BIST has announced the five winners of the first phase of this year’s BIST Ignite Programme. In the fifth edition of the programme, most of the grant-winning projects focus on health and more specifically on the search for new therapeutic alternatives for diseases that have no cure. These include neurodegenerative diseases such as Huntington’s chorea, triple negative breast cancer, muscular dystrophies such as Duchenne disease, and the pathological accumulation of senescent cells – which the project SENESGOLD, presented by ICIQ in collaboration with IRB Barcelona, aims to tackle.
SENESGOLD: eliminating senescent cells by synthesising senolytic drugs within the cells themselves
Senescent cells are damaged cells that have stopped their replication mechanism and are supposed to be eliminated by our immune system. However, this does not always happen, leading to a pathological accumulation of senescent cells. This is linked to age-related diseases, as well as to the side effects of very aggressive treatments like chemotherapy. Eliminating these senescent cells is a therapeutic objective to treat these diseases, and is the goal of the SENESGOLD project, co-led by Marc Montesinos (postdoctoral researcher in the Echavarren group) and José Alberto López, Postdoctoral Researchers from ICIQ and IRB Barcelona, respectively.

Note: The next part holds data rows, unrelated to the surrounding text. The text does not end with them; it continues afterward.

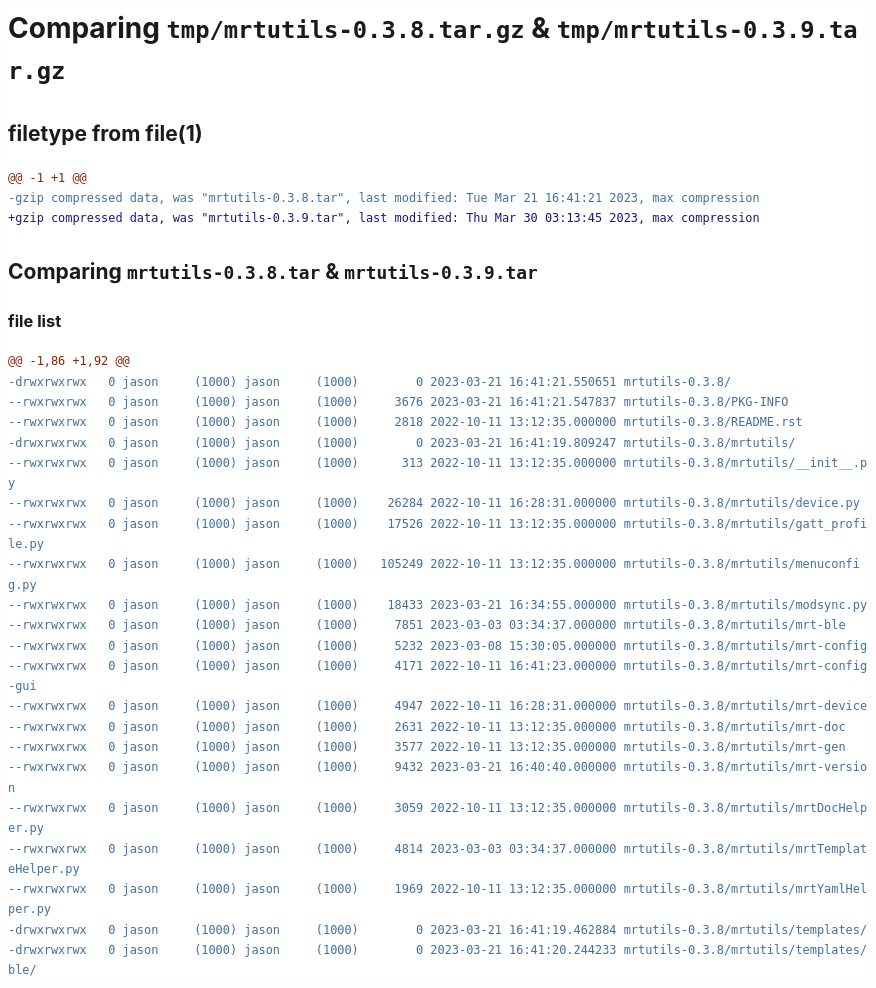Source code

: # Comparing `tmp/mrtutils-0.3.8.tar.gz` & `tmp/mrtutils-0.3.9.tar.gz`

## filetype from file(1)

```diff
@@ -1 +1 @@
-gzip compressed data, was "mrtutils-0.3.8.tar", last modified: Tue Mar 21 16:41:21 2023, max compression
+gzip compressed data, was "mrtutils-0.3.9.tar", last modified: Thu Mar 30 03:13:45 2023, max compression
```

## Comparing `mrtutils-0.3.8.tar` & `mrtutils-0.3.9.tar`

### file list

```diff
@@ -1,86 +1,92 @@
-drwxrwxrwx   0 jason     (1000) jason     (1000)        0 2023-03-21 16:41:21.550651 mrtutils-0.3.8/
--rwxrwxrwx   0 jason     (1000) jason     (1000)     3676 2023-03-21 16:41:21.547837 mrtutils-0.3.8/PKG-INFO
--rwxrwxrwx   0 jason     (1000) jason     (1000)     2818 2022-10-11 13:12:35.000000 mrtutils-0.3.8/README.rst
-drwxrwxrwx   0 jason     (1000) jason     (1000)        0 2023-03-21 16:41:19.809247 mrtutils-0.3.8/mrtutils/
--rwxrwxrwx   0 jason     (1000) jason     (1000)      313 2022-10-11 13:12:35.000000 mrtutils-0.3.8/mrtutils/__init__.py
--rwxrwxrwx   0 jason     (1000) jason     (1000)    26284 2022-10-11 16:28:31.000000 mrtutils-0.3.8/mrtutils/device.py
--rwxrwxrwx   0 jason     (1000) jason     (1000)    17526 2022-10-11 13:12:35.000000 mrtutils-0.3.8/mrtutils/gatt_profile.py
--rwxrwxrwx   0 jason     (1000) jason     (1000)   105249 2022-10-11 13:12:35.000000 mrtutils-0.3.8/mrtutils/menuconfig.py
--rwxrwxrwx   0 jason     (1000) jason     (1000)    18433 2023-03-21 16:34:55.000000 mrtutils-0.3.8/mrtutils/modsync.py
--rwxrwxrwx   0 jason     (1000) jason     (1000)     7851 2023-03-03 03:34:37.000000 mrtutils-0.3.8/mrtutils/mrt-ble
--rwxrwxrwx   0 jason     (1000) jason     (1000)     5232 2023-03-08 15:30:05.000000 mrtutils-0.3.8/mrtutils/mrt-config
--rwxrwxrwx   0 jason     (1000) jason     (1000)     4171 2022-10-11 16:41:23.000000 mrtutils-0.3.8/mrtutils/mrt-config-gui
--rwxrwxrwx   0 jason     (1000) jason     (1000)     4947 2022-10-11 16:28:31.000000 mrtutils-0.3.8/mrtutils/mrt-device
--rwxrwxrwx   0 jason     (1000) jason     (1000)     2631 2022-10-11 13:12:35.000000 mrtutils-0.3.8/mrtutils/mrt-doc
--rwxrwxrwx   0 jason     (1000) jason     (1000)     3577 2022-10-11 13:12:35.000000 mrtutils-0.3.8/mrtutils/mrt-gen
--rwxrwxrwx   0 jason     (1000) jason     (1000)     9432 2023-03-21 16:40:40.000000 mrtutils-0.3.8/mrtutils/mrt-version
--rwxrwxrwx   0 jason     (1000) jason     (1000)     3059 2022-10-11 13:12:35.000000 mrtutils-0.3.8/mrtutils/mrtDocHelper.py
--rwxrwxrwx   0 jason     (1000) jason     (1000)     4814 2023-03-03 03:34:37.000000 mrtutils-0.3.8/mrtutils/mrtTemplateHelper.py
--rwxrwxrwx   0 jason     (1000) jason     (1000)     1969 2022-10-11 13:12:35.000000 mrtutils-0.3.8/mrtutils/mrtYamlHelper.py
-drwxrwxrwx   0 jason     (1000) jason     (1000)        0 2023-03-21 16:41:19.462884 mrtutils-0.3.8/mrtutils/templates/
-drwxrwxrwx   0 jason     (1000) jason     (1000)        0 2023-03-21 16:41:20.244233 mrtutils-0.3.8/mrtutils/templates/ble/
```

“The project combines two very novel research areas: research in the biology of senescent cells, and the catalysis of drugs within the cells themselves. The challenge of this project is to carry out this catalysis inside the specific cells we want,” explains José Alberto López. To do this, the project uses the beta-galactosidase enzyme, which is most active in senescent cells, as a marker. This enzyme will activate small molecules containing gold atoms inside the cells, “which in several recent studies has been shown to activate bonds with organic compounds that other metallic compounds cannot,” says Montesinos, with the aim of developing a catalytic drug production system (prodrug) that has the capacity to eliminate senescent cells “in vivo.”
BIST Ignite
The BIST Ignite programme promotes multidisciplinary collaborations at the frontiers of knowledge to solve scientific and societal challenges that have yet to be solved by cutting-edge research. In this edition, ten research teams from various BIST centres will combine their capabilities in genetics, chemistry, molecular biology, bioengineering, photonics, biosensors and new materials to provide new scientific answers to major open challenges in health and fundamental physics.